■ **Activity**
Exactly reproduce each record listed below.

■ **Exercise inputs**
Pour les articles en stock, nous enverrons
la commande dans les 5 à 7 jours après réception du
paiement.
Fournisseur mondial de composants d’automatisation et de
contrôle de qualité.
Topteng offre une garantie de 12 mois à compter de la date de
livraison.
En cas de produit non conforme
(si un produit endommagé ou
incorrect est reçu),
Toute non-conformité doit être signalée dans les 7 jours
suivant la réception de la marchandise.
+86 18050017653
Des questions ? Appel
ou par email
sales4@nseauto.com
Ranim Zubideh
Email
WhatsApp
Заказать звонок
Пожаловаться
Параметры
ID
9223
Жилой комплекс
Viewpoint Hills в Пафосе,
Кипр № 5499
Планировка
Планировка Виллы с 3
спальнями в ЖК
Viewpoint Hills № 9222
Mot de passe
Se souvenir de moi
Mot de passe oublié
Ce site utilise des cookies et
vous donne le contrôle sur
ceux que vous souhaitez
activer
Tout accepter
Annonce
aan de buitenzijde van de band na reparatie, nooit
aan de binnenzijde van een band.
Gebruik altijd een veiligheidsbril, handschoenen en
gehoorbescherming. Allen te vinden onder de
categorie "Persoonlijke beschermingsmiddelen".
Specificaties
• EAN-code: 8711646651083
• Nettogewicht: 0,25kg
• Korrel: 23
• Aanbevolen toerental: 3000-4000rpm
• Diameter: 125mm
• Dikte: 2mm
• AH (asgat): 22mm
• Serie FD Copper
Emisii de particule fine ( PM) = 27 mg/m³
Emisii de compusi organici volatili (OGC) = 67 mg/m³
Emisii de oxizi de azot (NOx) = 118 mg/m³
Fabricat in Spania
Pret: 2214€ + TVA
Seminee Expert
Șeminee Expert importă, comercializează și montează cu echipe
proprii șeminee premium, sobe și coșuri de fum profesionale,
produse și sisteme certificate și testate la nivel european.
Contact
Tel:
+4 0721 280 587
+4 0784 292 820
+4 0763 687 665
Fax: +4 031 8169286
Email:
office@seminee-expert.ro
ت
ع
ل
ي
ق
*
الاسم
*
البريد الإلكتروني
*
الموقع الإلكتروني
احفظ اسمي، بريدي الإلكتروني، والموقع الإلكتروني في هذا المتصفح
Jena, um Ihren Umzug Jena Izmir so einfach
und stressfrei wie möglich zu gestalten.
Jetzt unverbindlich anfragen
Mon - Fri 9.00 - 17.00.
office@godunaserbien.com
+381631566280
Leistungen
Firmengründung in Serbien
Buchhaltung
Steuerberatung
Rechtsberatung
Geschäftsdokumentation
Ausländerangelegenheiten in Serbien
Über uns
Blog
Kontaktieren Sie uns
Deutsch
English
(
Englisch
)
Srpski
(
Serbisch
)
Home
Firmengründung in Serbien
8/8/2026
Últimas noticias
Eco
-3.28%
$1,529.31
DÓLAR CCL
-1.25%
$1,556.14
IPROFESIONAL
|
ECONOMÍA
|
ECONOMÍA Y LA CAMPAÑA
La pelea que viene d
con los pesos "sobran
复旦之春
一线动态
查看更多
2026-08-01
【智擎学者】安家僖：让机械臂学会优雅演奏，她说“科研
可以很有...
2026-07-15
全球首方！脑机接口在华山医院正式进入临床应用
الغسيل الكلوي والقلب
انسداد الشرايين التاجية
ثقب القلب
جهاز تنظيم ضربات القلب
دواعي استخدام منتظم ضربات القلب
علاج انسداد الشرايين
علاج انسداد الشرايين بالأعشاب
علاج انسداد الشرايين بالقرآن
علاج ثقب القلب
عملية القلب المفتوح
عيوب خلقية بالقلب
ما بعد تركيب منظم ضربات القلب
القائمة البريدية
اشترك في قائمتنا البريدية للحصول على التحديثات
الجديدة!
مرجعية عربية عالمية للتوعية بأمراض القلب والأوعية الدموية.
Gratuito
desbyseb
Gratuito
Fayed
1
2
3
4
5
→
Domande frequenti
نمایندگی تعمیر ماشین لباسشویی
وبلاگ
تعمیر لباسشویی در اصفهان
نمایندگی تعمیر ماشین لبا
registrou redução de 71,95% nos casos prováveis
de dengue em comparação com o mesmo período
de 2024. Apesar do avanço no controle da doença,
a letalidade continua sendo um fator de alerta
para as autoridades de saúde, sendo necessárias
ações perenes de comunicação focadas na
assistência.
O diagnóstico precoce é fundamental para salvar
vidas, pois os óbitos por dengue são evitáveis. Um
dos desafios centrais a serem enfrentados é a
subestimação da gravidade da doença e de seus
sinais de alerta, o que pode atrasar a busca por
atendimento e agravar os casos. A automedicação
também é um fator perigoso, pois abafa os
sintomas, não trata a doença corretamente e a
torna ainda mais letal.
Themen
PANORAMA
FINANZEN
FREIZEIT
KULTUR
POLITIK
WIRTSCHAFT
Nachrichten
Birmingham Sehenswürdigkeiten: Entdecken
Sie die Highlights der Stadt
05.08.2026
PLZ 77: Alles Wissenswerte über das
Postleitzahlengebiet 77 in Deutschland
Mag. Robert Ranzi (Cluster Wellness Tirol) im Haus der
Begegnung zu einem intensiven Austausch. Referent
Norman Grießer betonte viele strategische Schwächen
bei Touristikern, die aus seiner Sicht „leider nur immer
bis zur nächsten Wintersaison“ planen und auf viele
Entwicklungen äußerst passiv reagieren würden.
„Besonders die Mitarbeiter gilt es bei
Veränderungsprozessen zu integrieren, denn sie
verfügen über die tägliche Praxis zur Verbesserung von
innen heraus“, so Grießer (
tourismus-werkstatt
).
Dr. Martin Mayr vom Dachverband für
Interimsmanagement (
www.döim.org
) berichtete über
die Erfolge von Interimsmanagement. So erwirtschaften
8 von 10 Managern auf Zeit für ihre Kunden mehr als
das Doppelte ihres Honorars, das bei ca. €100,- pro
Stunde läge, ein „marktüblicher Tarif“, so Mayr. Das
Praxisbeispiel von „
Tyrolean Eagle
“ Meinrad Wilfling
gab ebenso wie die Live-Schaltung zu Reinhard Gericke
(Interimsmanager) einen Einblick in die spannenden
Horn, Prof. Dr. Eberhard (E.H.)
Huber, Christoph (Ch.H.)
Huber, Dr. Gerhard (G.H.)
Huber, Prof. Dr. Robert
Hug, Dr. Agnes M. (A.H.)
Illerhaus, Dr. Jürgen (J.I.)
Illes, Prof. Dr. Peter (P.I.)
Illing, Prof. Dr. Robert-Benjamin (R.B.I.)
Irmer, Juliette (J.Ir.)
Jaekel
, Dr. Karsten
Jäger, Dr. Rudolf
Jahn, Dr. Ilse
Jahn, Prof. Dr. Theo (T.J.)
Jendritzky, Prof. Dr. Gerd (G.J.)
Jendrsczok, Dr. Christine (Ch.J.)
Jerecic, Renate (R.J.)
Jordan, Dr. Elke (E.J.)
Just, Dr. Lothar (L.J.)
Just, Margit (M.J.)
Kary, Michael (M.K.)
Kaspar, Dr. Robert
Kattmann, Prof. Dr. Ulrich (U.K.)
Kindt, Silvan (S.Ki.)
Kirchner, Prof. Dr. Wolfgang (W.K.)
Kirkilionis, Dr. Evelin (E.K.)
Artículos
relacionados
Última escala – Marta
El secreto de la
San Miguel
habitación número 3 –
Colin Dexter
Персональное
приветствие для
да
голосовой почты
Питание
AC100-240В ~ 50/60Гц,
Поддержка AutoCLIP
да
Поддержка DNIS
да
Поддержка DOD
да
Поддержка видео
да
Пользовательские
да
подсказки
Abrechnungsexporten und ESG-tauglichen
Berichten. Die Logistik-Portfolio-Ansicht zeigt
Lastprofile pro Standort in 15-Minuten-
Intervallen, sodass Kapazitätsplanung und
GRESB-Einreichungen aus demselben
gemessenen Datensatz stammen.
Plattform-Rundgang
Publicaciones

■ **Written answer**
Pour les articles en stock, nous enverrons
la commande dans les 5 à 7 jours après réception du
paiement.
Fournisseur mondial de composants d’automatisation et de
contrôle de qualité.
Topteng offre une garantie de 12 mois à compter de la date de
livraison.
En cas de produit non conforme
(si un produit endommagé ou
incorrect est reçu),
Toute non-conformité doit être signalée dans les 7 jours
suivant la réception de la marchandise.
+86 18050017653
Des questions ? Appel
ou par email
sales4@nseauto.com
Ranim Zubideh
Email
WhatsApp
Заказать звонок
Пожаловаться
Параметры
ID
9223
Жилой комплекс
Viewpoint Hills в Пафосе,
Кипр № 5499
Планировка
Планировка Виллы с 3
спальнями в ЖК
Viewpoint Hills № 9222
Mot de passe
Se souvenir de moi
Mot de passe oublié
Ce site utilise des cookies et
vous donne le contrôle sur
ceux que vous souhaitez
activer
Tout accepter
Annonce
aan de buitenzijde van de band na reparatie, nooit
aan de binnenzijde van een band.
Gebruik altijd een veiligheidsbril, handschoenen en
gehoorbescherming. Allen te vinden onder de
categorie "Persoonlijke beschermingsmiddelen".
Specificaties
• EAN-code: 8711646651083
• Nettogewicht: 0,25kg
• Korrel: 23
• Aanbevolen toerental: 3000-4000rpm
• Diameter: 125mm
• Dikte: 2mm
• AH (asgat): 22mm
• Serie FD Copper
Emisii de particule fine ( PM) = 27 mg/m³
Emisii de compusi organici volatili (OGC) = 67 mg/m³
Emisii de oxizi de azot (NOx) = 118 mg/m³
Fabricat in Spania
Pret: 2214€ + TVA
Seminee Expert
Șeminee Expert importă, comercializează și montează cu echipe
proprii șeminee premium, sobe și coșuri de fum profesionale,
produse și sisteme certificate și testate la nivel european.
Contact
Tel:
+4 0721 280 587
+4 0784 292 820
+4 0763 687 665
Fax: +4 031 8169286
Email:
office@seminee-expert.ro
ت
ع
ل
ي
ق
*
الاسم
*
البريد الإلكتروني
*
الموقع الإلكتروني
احفظ اسمي، بريدي الإلكتروني، والموقع الإلكتروني في هذا المتصفح
Jena, um Ihren Umzug Jena Izmir so einfach
und stressfrei wie möglich zu gestalten.
Jetzt unverbindlich anfragen
Mon - Fri 9.00 - 17.00.
office@godunaserbien.com
+381631566280
Leistungen
Firmengründung in Serbien
Buchhaltung
Steuerberatung
Rechtsberatung
Geschäftsdokumentation
Ausländerangelegenheiten in Serbien
Über uns
Blog
Kontaktieren Sie uns
Deutsch
English
(
Englisch
)
Srpski
(
Serbisch
)
Home
Firmengründung in Serbien
8/8/2026
Últimas noticias
Eco
-3.28%
$1,529.31
DÓLAR CCL
-1.25%
$1,556.14
IPROFESIONAL
|
ECONOMÍA
|
ECONOMÍA Y LA CAMPAÑA
La pelea que viene d
con los pesos "sobran
复旦之春
一线动态
查看更多
2026-08-01
【智擎学者】安家僖：让机械臂学会优雅演奏，她说“科研
可以很有...
2026-07-15
全球首方！脑机接口在华山医院正式进入临床应用
الغسيل الكلوي والقلب
انسداد الشرايين التاجية
ثقب القلب
جهاز تنظيم ضربات القلب
دواعي استخدام منتظم ضربات القلب
علاج انسداد الشرايين
علاج انسداد الشرايين بالأعشاب
علاج انسداد الشرايين بالقرآن
علاج ثقب القلب
عملية القلب المفتوح
عيوب خلقية بالقلب
ما بعد تركيب منظم ضربات القلب
القائمة البريدية
اشترك في قائمتنا البريدية للحصول على التحديثات
الجديدة!
مرجعية عربية عالمية للتوعية بأمراض القلب والأوعية الدموية.
Gratuito
desbyseb
Gratuito
Fayed
1
2
3
4
5
→
Domande frequenti
نمایندگی تعمیر ماشین لباسشویی
وبلاگ
تعمیر لباسشویی در اصفهان
نمایندگی تعمیر ماشین لبا
registrou redução de 71,95% nos casos prováveis
de dengue em comparação com o mesmo período
de 2024. Apesar do avanço no controle da doença,
a letalidade continua sendo um fator de alerta
para as autoridades de saúde, sendo necessárias
ações perenes de comunicação focadas na
assistência.
O diagnóstico precoce é fundamental para salvar
vidas, pois os óbitos por dengue são evitáveis. Um
dos desafios centrais a serem enfrentados é a
subestimação da gravidade da doença e de seus
sinais de alerta, o que pode atrasar a busca por
atendimento e agravar os casos. A automedicação
também é um fator perigoso, pois abafa os
sintomas, não trata a doença corretamente e a
torna ainda mais letal.
Themen
PANORAMA
FINANZEN
FREIZEIT
KULTUR
POLITIK
WIRTSCHAFT
Nachrichten
Birmingham Sehenswürdigkeiten: Entdecken
Sie die Highlights der Stadt
05.08.2026
PLZ 77: Alles Wissenswerte über das
Postleitzahlengebiet 77 in Deutschland
Mag. Robert Ranzi (Cluster Wellness Tirol) im Haus der
Begegnung zu einem intensiven Austausch. Referent
Norman Grießer betonte viele strategische Schwächen
bei Touristikern, die aus seiner Sicht „leider nur immer
bis zur nächsten Wintersaison“ planen und auf viele
Entwicklungen äußerst passiv reagieren würden.
„Besonders die Mitarbeiter gilt es bei
Veränderungsprozessen zu integrieren, denn sie
verfügen über die tägliche Praxis zur Verbesserung von
innen heraus“, so Grießer (
tourismus-werkstatt
).
Dr. Martin Mayr vom Dachverband für
Interimsmanagement (
www.döim.org
) berichtete über
die Erfolge von Interimsmanagement. So erwirtschaften
8 von 10 Managern auf Zeit für ihre Kunden mehr als
das Doppelte ihres Honorars, das bei ca. €100,- pro
Stunde läge, ein „marktüblicher Tarif“, so Mayr. Das
Praxisbeispiel von „
Tyrolean Eagle
“ Meinrad Wilfling
gab ebenso wie die Live-Schaltung zu Reinhard Gericke
(Interimsmanager) einen Einblick in die spannenden
Horn, Prof. Dr. Eberhard (E.H.)
Huber, Christoph (Ch.H.)
Huber, Dr. Gerhard (G.H.)
Huber, Prof. Dr. Robert
Hug, Dr. Agnes M. (A.H.)
Illerhaus, Dr. Jürgen (J.I.)
Illes, Prof. Dr. Peter (P.I.)
Illing, Prof. Dr. Robert-Benjamin (R.B.I.)
Irmer, Juliette (J.Ir.)
Jaekel
, Dr. Karsten
Jäger, Dr. Rudolf
Jahn, Dr. Ilse
Jahn, Prof. Dr. Theo (T.J.)
Jendritzky, Prof. Dr. Gerd (G.J.)
Jendrsczok, Dr. Christine (Ch.J.)
Jerecic, Renate (R.J.)
Jordan, Dr. Elke (E.J.)
Just, Dr. Lothar (L.J.)
Just, Margit (M.J.)
Kary, Michael (M.K.)
Kaspar, Dr. Robert
Kattmann, Prof. Dr. Ulrich (U.K.)
Kindt, Silvan (S.Ki.)
Kirchner, Prof. Dr. Wolfgang (W.K.)
Kirkilionis, Dr. Evelin (E.K.)
Artículos
relacionados
Última escala – Marta
El secreto de la
San Miguel
habitación número 3 –
Colin Dexter
Персональное
приветствие для
да
голосовой почты
Питание
AC100-240В ~ 50/60Гц,
Поддержка AutoCLIP
да
Поддержка DNIS
да
Поддержка DOD
да
Поддержка видео
да
Пользовательские
да
подсказки
Abrechnungsexporten und ESG-tauglichen
Berichten. Die Logistik-Portfolio-Ansicht zeigt
Lastprofile pro Standort in 15-Minuten-
Intervallen, sodass Kapazitätsplanung und
GRESB-Einreichungen aus demselben
gemessenen Datensatz stammen.
Plattform-Rundgang
Publicaciones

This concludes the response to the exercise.